§ **TASK SET**:
a) In the forum thread on making beeswax foundation, roughly how many sheets of foundation does each wax tablet produce?
b) Summarize the forum thread on making beeswax foundation in two sentences.
c) Proceed with the forum thread on making beeswax foundation from the point where it stops.

Yes, we use a motorised mill and use wax tablets, rather than thin sheets, each tablet makes around 15 sheets of foundation, it takes about two hours to roll enough foundation to make 2000 sheets... and we make between 18,000 to 20,000 sheets a year from our own wax.


----------



## Roland (Dec 14, 2008)

About what is the foot print of the equipment, including the tablet equipment?

Crazy Roland


----------



## jean-marc (Jan 13, 2005)

Pete seems to have a commercial system... 2000 sheets/2 hours. I am wondering how come you purchased your own equipment to make foundation? It likely makes more financial sense if you make foundation for others.

Jean-Marc


----------



## Roland (Dec 14, 2008)

The key words may be "from our own wax". I am curious what the pesticide levels are in beeswax AFTER it is converted into foundation.

Crazy Roland


----------



## Fusion_power (Jan 14, 2005)

§ **MATERIAL PROVIDED**:

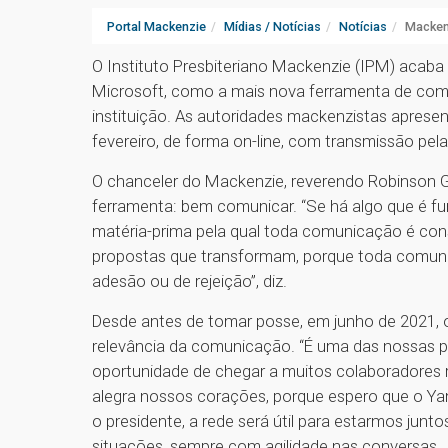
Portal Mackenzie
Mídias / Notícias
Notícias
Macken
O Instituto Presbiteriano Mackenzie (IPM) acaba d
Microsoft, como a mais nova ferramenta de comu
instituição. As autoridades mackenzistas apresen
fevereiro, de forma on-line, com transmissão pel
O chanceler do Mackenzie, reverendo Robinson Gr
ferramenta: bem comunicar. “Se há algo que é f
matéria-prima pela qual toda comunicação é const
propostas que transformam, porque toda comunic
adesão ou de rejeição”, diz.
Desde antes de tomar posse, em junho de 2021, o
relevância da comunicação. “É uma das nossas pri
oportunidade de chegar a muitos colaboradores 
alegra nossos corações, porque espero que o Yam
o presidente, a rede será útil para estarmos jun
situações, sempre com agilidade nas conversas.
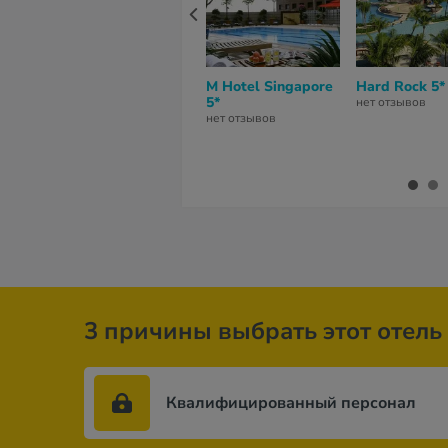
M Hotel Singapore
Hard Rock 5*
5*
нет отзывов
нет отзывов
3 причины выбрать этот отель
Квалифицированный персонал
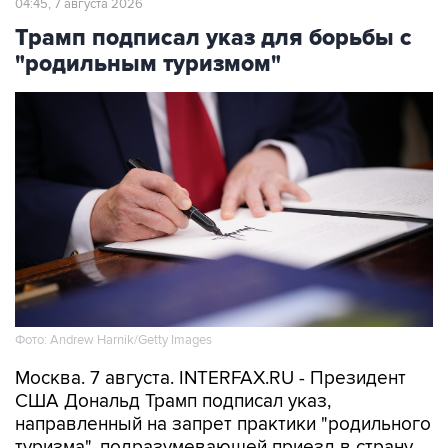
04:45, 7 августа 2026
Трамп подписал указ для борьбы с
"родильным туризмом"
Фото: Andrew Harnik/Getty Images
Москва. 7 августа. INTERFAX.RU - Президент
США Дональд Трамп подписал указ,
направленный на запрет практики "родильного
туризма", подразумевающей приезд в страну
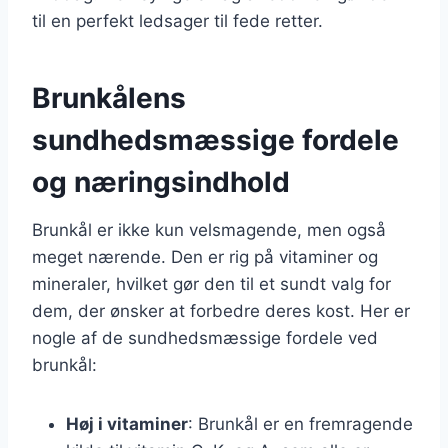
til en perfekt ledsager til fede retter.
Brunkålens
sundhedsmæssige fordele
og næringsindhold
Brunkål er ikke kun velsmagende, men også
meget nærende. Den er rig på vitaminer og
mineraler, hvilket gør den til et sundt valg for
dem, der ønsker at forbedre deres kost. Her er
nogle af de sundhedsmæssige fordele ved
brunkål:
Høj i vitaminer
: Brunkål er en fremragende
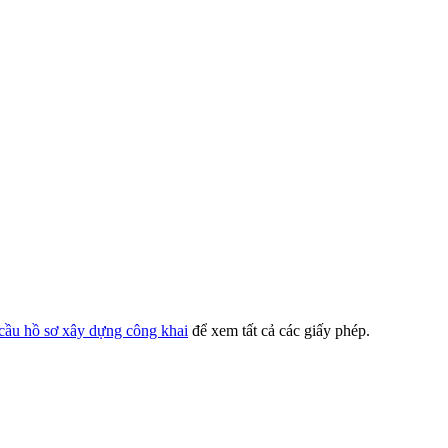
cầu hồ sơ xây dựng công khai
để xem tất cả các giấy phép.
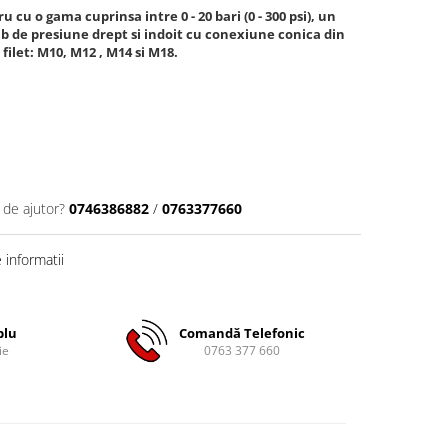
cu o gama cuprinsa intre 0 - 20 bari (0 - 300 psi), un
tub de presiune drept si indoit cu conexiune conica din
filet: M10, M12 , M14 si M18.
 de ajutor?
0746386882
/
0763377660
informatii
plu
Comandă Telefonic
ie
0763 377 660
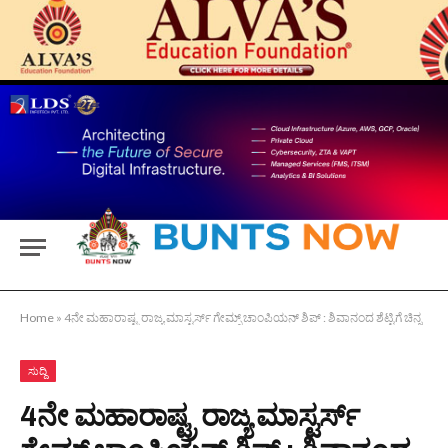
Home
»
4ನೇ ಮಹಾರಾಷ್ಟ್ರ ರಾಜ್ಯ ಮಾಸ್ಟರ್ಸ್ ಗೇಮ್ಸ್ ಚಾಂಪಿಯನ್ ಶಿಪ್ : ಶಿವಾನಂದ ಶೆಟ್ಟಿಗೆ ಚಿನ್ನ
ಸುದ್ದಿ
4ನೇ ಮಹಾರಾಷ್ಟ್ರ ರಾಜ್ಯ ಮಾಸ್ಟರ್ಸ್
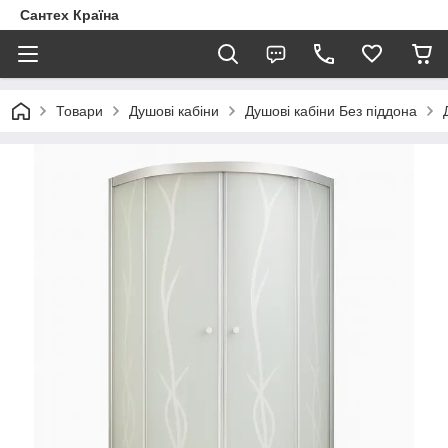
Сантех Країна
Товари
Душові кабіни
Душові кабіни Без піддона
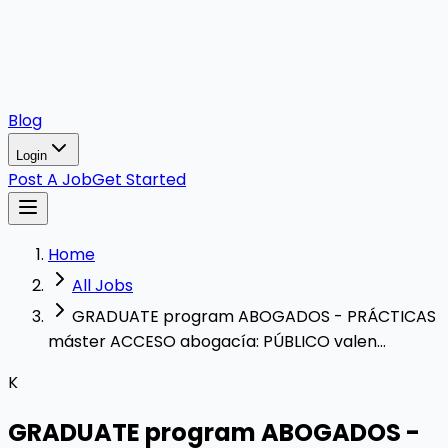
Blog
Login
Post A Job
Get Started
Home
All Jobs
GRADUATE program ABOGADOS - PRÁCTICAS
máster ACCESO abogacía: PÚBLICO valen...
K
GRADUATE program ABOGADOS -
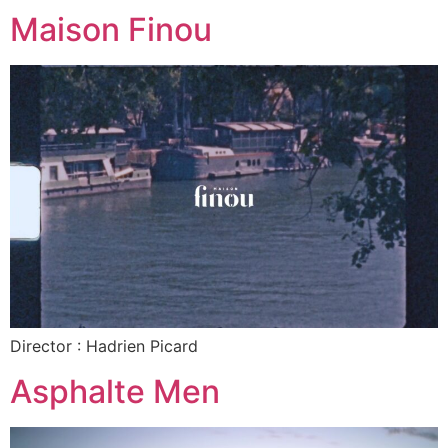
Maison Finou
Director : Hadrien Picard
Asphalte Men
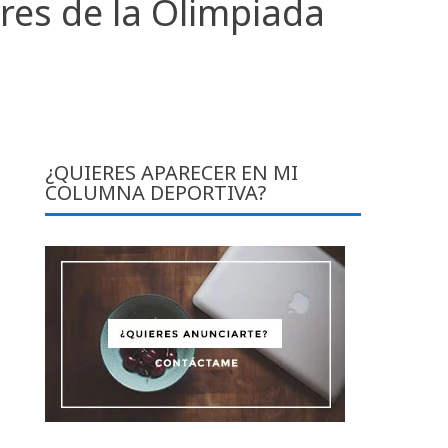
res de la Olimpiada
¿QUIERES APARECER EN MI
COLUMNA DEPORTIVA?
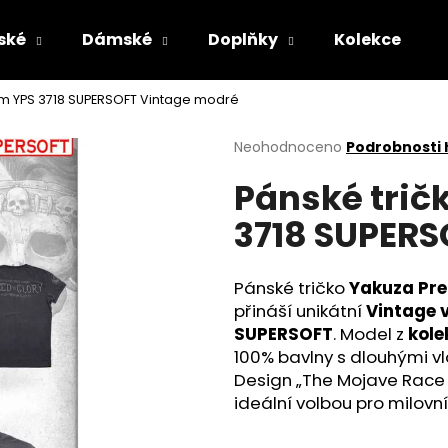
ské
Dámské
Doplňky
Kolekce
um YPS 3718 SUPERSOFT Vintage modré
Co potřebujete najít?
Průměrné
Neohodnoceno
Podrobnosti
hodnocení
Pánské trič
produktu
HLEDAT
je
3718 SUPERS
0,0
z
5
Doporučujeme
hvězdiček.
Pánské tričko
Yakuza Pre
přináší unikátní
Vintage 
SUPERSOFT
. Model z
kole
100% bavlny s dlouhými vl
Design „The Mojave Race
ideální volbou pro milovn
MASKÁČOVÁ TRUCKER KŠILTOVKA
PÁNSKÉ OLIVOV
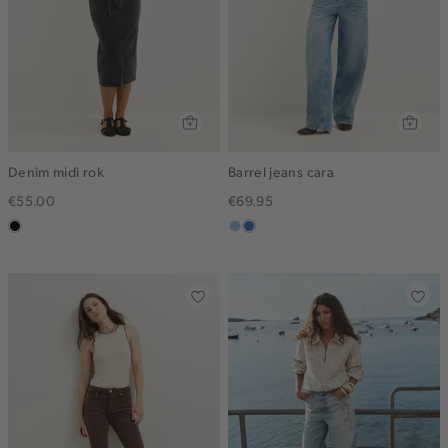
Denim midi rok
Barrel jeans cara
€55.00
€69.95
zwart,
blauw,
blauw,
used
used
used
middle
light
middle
* * *
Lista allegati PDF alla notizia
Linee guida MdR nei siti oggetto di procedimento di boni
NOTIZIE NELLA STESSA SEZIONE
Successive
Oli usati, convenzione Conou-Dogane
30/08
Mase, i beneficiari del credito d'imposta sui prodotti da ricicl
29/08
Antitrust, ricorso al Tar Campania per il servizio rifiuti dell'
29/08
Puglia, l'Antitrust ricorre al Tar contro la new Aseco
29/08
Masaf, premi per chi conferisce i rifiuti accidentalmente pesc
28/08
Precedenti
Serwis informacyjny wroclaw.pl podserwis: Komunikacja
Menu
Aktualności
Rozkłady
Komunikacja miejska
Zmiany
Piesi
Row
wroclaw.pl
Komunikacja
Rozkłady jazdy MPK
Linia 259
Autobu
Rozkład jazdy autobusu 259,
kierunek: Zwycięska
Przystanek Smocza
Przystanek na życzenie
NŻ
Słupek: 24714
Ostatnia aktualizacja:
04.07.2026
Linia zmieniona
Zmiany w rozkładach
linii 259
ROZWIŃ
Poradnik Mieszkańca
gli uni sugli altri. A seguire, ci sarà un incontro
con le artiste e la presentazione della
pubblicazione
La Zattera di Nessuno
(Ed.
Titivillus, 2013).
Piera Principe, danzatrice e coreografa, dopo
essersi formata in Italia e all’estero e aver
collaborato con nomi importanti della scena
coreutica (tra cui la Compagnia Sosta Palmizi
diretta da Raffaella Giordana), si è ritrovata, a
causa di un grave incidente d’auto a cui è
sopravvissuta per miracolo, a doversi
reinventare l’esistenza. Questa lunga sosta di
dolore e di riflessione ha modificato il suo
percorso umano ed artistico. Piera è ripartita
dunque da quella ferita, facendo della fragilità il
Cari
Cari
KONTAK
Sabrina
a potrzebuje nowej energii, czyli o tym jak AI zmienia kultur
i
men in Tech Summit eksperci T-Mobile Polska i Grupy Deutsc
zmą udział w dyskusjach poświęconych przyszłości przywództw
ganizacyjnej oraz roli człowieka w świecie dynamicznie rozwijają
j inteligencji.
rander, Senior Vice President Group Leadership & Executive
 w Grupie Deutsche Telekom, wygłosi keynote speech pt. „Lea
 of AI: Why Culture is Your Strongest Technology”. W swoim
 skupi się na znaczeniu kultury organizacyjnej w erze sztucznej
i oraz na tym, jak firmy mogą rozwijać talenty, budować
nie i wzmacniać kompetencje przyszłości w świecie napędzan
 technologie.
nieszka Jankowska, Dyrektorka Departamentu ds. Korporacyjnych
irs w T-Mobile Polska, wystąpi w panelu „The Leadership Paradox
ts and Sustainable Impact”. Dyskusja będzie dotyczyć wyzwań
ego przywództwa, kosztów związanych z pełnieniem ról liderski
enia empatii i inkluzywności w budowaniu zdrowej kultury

§ **ANSWERS FOR THIS EXERCISE**:
a) Around 15 sheets.

b) One participant describes using a motorized mill with wax tablets, each making around 15 sheets, to produce 18,000 to 20,000 sheets of foundation a year from the operation's own wax. Others ask about the footprint of the equipment, ask why the equipment was purchased when making foundation for others would likely make more financial sense, and wonder about pesticide levels in beeswax after it becomes foundation.

c)
There have been studies on pesticide/miticide residue in wax. They can be found with a quick search on the web. The highest residues come from operations that used off-label pesticides such as paper towels dipped in fluvalinate. Beeswax accumulates significant amounts of pesticide from the environment, i.e. from bees foraging on flowers that have been sprayed.


----------



## Roland (Dec 14, 2008)

True that Fusion power. I am interested in what the levels are AFTER melting and processing. From memory, the studies are from raw comb.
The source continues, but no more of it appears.